The stumbling UK property market will begin its latest recovery over the next few years, but it will still take a while for prices to return to previous peaks. Within two years, housing shortages will start to reassert themselves, driving up the average price of homes.

This is the latest prediction from financial experts PricewaterhouseCoopers (PwC), which said that house prices will be seen to start a recovery long before they hit the top levels seen as long ago as 2007, when the recession sent UK finances tumbling.

It has said that over the next couple of years, prices will remain broadly flat, as they have done over the past 12 months, with most of the recovery seen towards the middle or end of the decade.

However, it also went on to add that there will be no likelihood of property prices reaching levels previously seen pre-recession until 2007 in terms of cash value until 2017. And for the price to reach the same level in terms of inflation as 2007, it will take a further seven years, with homeowners to wait until 2024 to see this change.

One of the drivers of this will be the fact that the UK is set to start a period of economic recovery through 2013. PwC said that lower levels of inflation will stop squeezing Brits finances as hard, allowing people to make more financial transactions.

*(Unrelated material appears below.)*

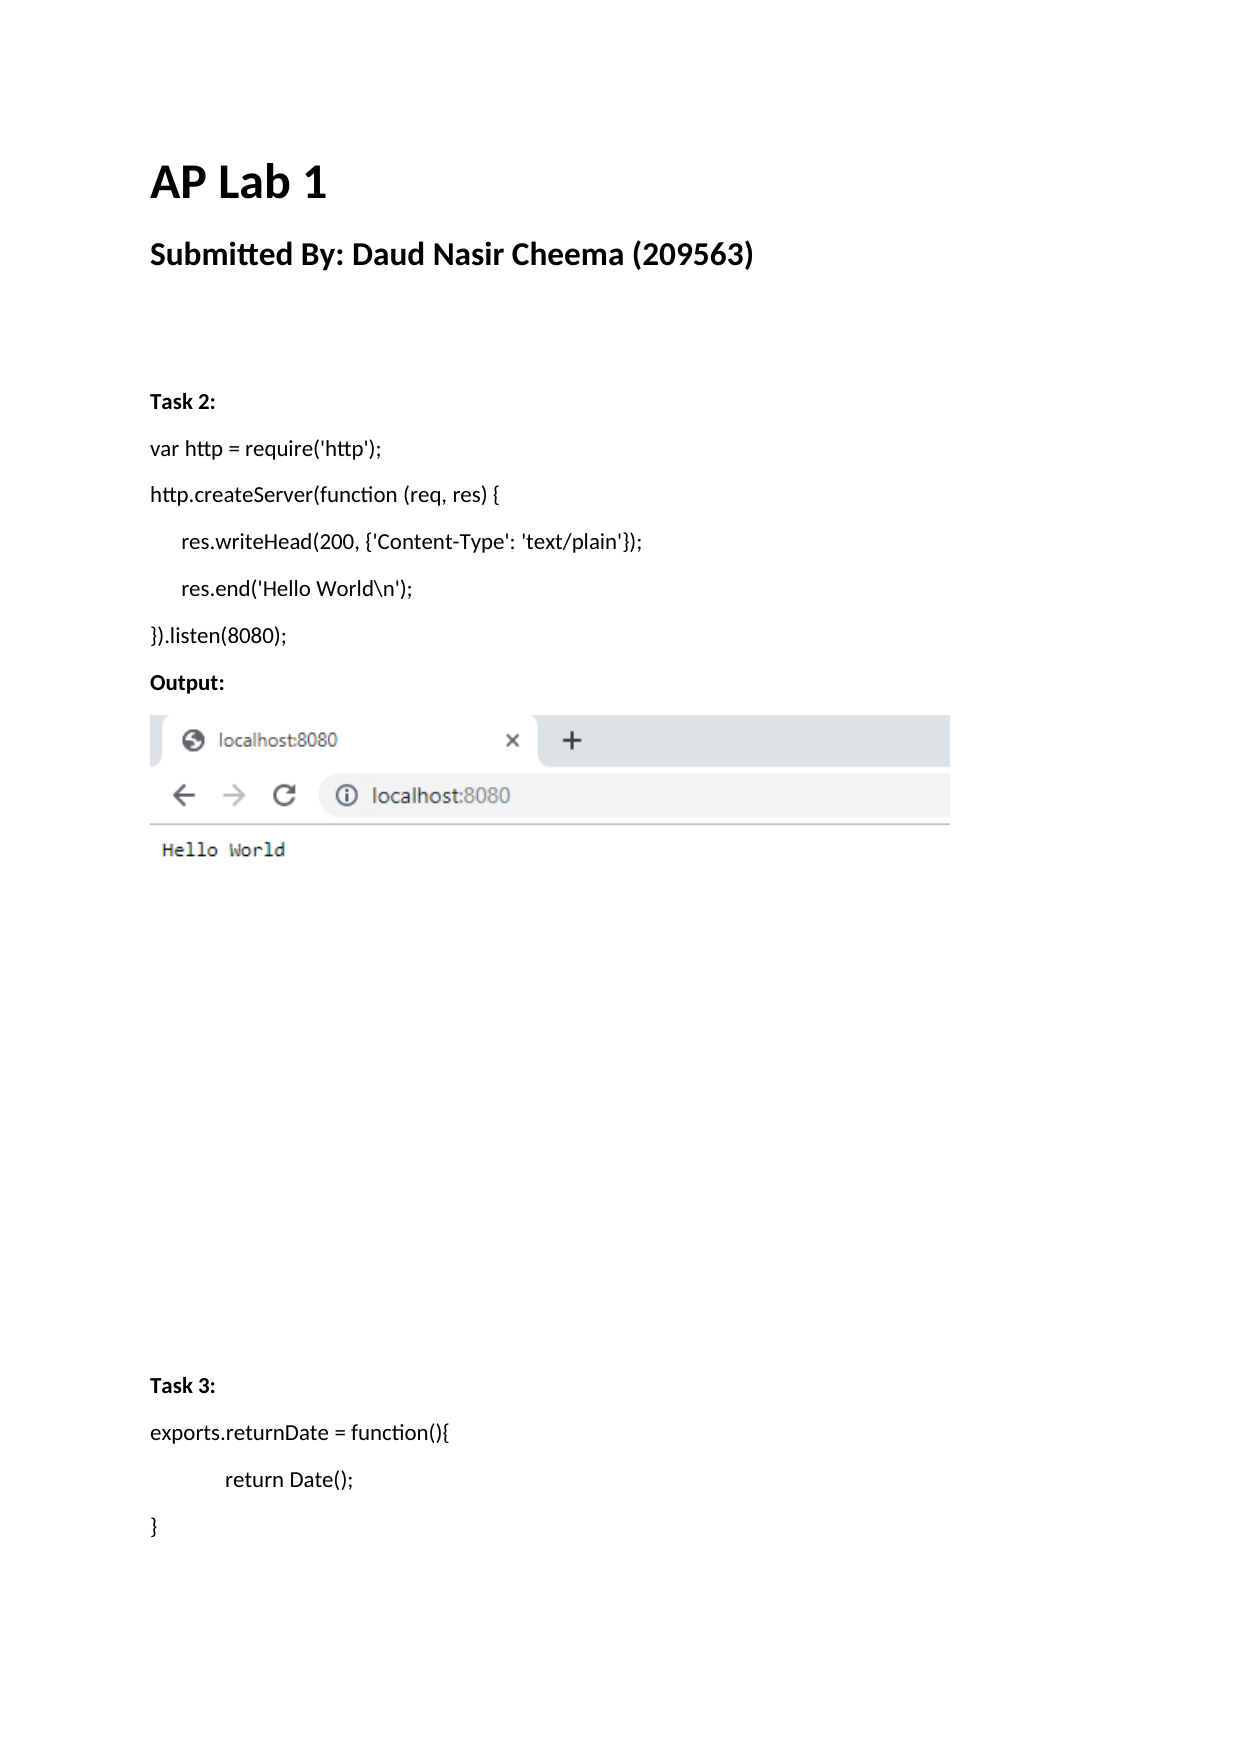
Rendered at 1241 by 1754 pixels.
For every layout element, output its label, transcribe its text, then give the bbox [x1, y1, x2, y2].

John Hawksworth, chief economist at PwC, said: "House prices should recover later in the decade as confidence is gradually restored, credit conditions ease for first time buyers and underlying housing supply shortages reassert themselves. However, as house prices are likely to stay high relative to earnings by historic standards, and credit is likely to remain less readily available than before the crisis, we estimate that a single person leaving university today is unlikely to be able to afford their first house until their late 30s without financial assistance from their parents or others."